Gender Identity Protections Controversial

Not all the submitted comments were posted by Tuesday, but many of the recent submissions focused on one of more controversial aspects of the new regulations: the expansion of protections against sex-based discrimination and harassment to include sexual orientation and gender identity. The proposal follows a wave of states adopting laws governing access to sports programs and educational facilities for transgender students and limiting discussions about sexual orientation and gender identity in the classroom.

The department is planning to issue a separate notice of proposed rules governing transgender students’ involvement in sports.

A coalition of 17 Republican state attorneys general, led by Montana’s Austin Knudsen, argued in a letter that the new definition for sex discrimination exceeds the department’s statutory authority, could eliminate single-sex facilities and could deny female athletes an equal athletic opportunity, among other ramifications. Knudsen’s letter makes similar points to many of the recent comments.

“With this proposal, the rule would make it unlawful for a school to deny participation in any education program or activity consistent with a student’s ‘gender identity,’” the letter says. “These changes constitute a stunning affront to the purpose of Title IX, which is to provide equal access to education and prohibit denial of education benefits and opportunities on the basis of sex. ‘Sex’ means what it has meant since the beginning of time: the immutable fact of being male or female.”

Knudsen also argued in the letter that the expanded definition of sexual harassment and other changes to the Title IX regulations could chill free speech on college campuses and negatively affect academic freedom as well as campus life.

“When combined with the department’s proposed changes to the current due process protections, the proposed rule will chill protected speech—allowing unscrupulous students and ideologically biased bureaucrats to weaponize Title IX against those with whom they disagree on hotly contested issues of political, societal, religious, and moral importance,” Knudsen wrote.

Under the proposed regulations, preventing someone from participating in an educational program or activity consistent with their gender identity would violate Title IX. Colleges and universities that receive federal funding are allowed to separate students on the basis of sex in limited circumstances as long as such treatment doesn’t cause more than de minimis, or insignificant, harm.

“The proposed rule’s inclusion of this new de minimis harm standard, which is not defined and has no basis in the statutory text, will result in significant confusion for campuses,” ACE wrote in its letter.

ACE recommended that the department delete the de minimis harm standard from the final regulations.
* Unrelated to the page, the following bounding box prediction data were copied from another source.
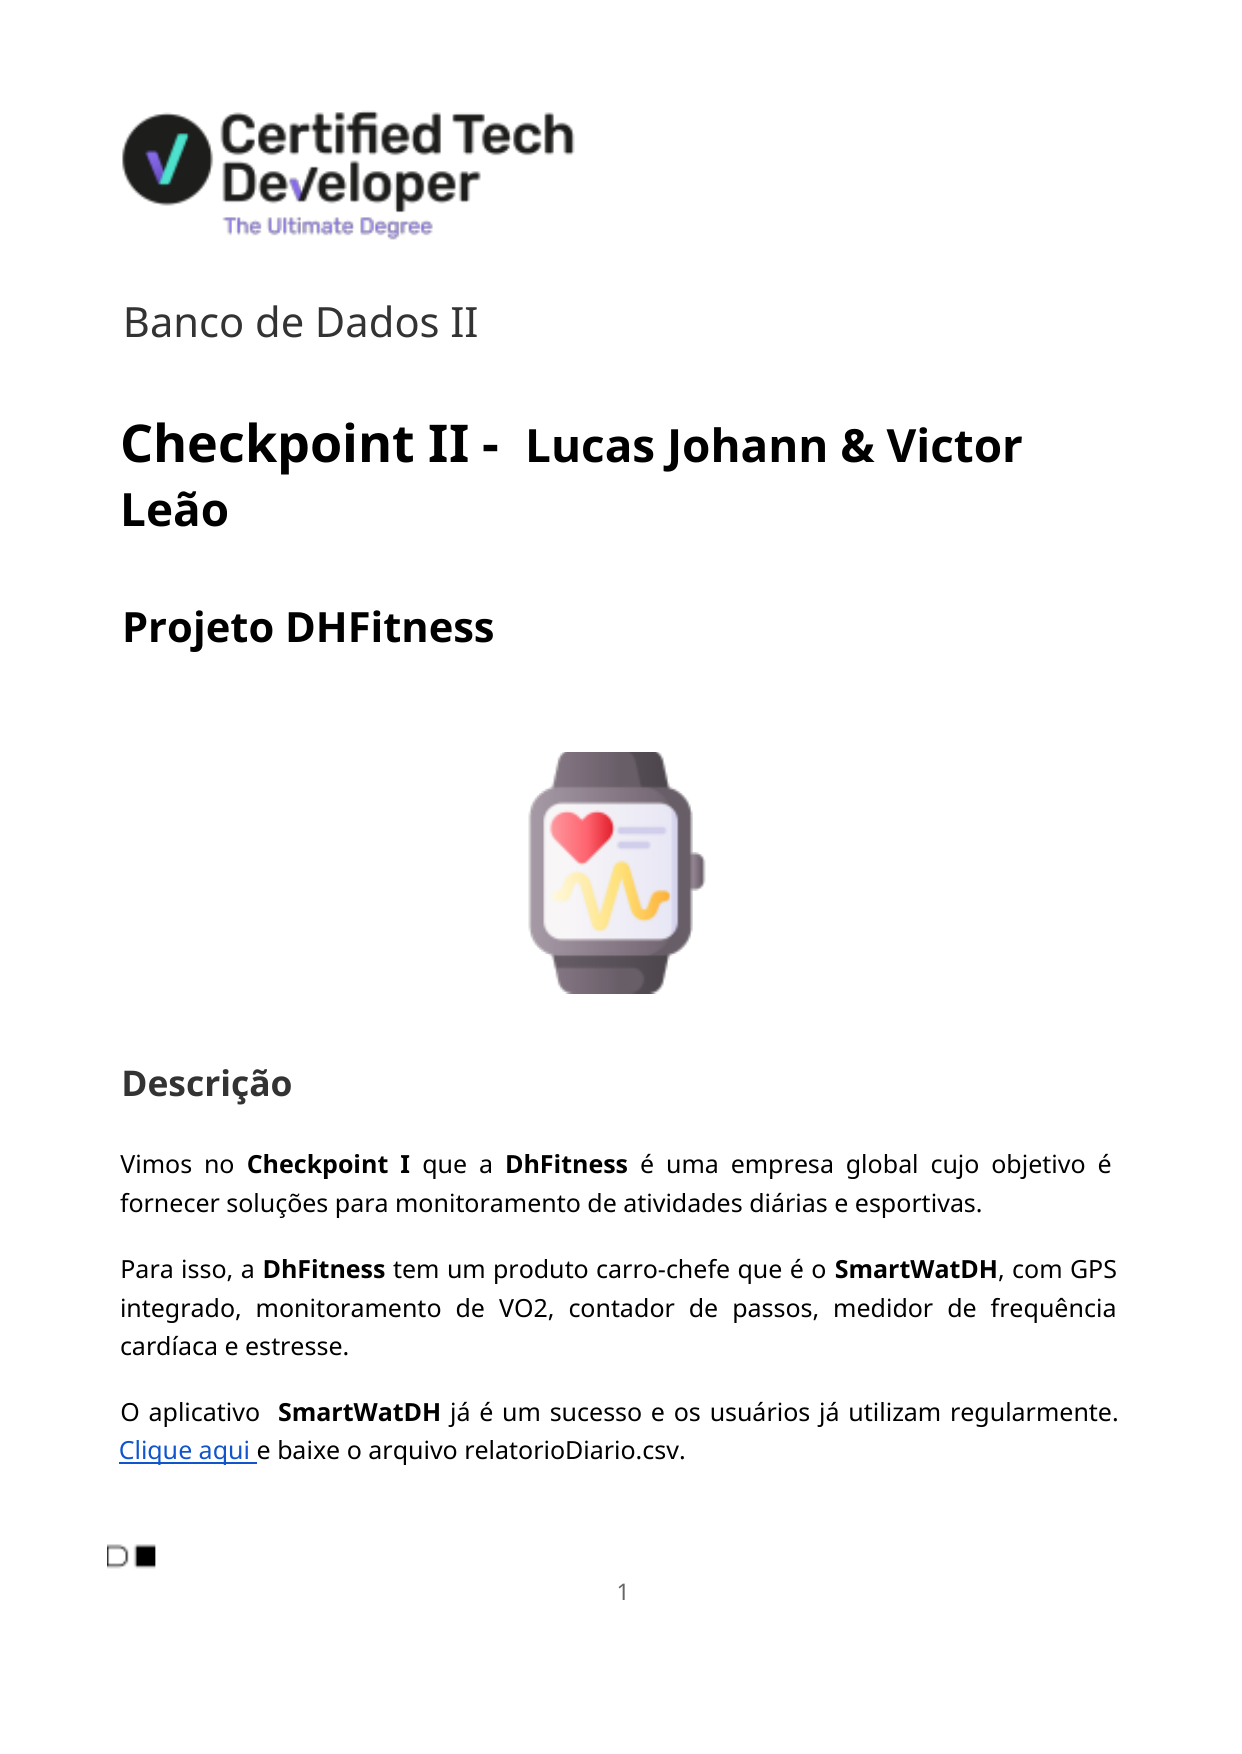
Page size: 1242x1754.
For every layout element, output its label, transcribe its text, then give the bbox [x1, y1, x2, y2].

picture [107, 1541, 156, 1573]
text Para isso, a DhFitness tem um produto carro-chefe que é o SmartWatDH, com GPS integrado, monitoramento de VO2, contador de passos, medidor de frequência cardíaca e estresse. [120, 1251, 1117, 1363]
text 1 [616, 1576, 1126, 1607]
text Banco de Dados II [123, 292, 1126, 349]
text Vimos no Checkpoint I que a DhFitness é uma empresa global cujo objetivo é fornecer soluções para monitoramento de atividades diárias e esportivas. [120, 1146, 1113, 1220]
text Projeto DHFitness [122, 598, 1126, 655]
picture [496, 752, 737, 994]
text Checkpoint II - Lucas Johann & Victor Leão [120, 407, 1126, 540]
picture [117, 90, 579, 250]
text Descrição [121, 1058, 1126, 1107]
text O aplicativo SmartWatDH já é um sucesso e os usuários já utilizam regularmente. Clique aqui e baixe o arquivo relatorioDiario.csv. [118, 1394, 1119, 1467]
At a minimum, ACE wants more information about the types of facilities that must be made accessible consistent with an individual’s gender identity, how the rule would apply to sex-separated living facilities and housing assignments, and the application of this standard in other sex-segregated programs and activities.

Over all, ACE is hoping that this round of Title IX changes will “stop the churn of perpetually changing rules.”

“We sincerely hope the current regulatory effort will put an end to the costly and confusing changes in regulatory requirements that have marked the last decade,” the ACE letter says. “We urge the department to adopt this three-part focus on flexibility, simplicity, and clarity as its lodestar while it considers comments to the [notice of proposed rule making] and refines the proposed regulations. A final rule that provides a more flexible regulatory structure and takes into account these values will make future swings of the regulatory pendulum less likely.”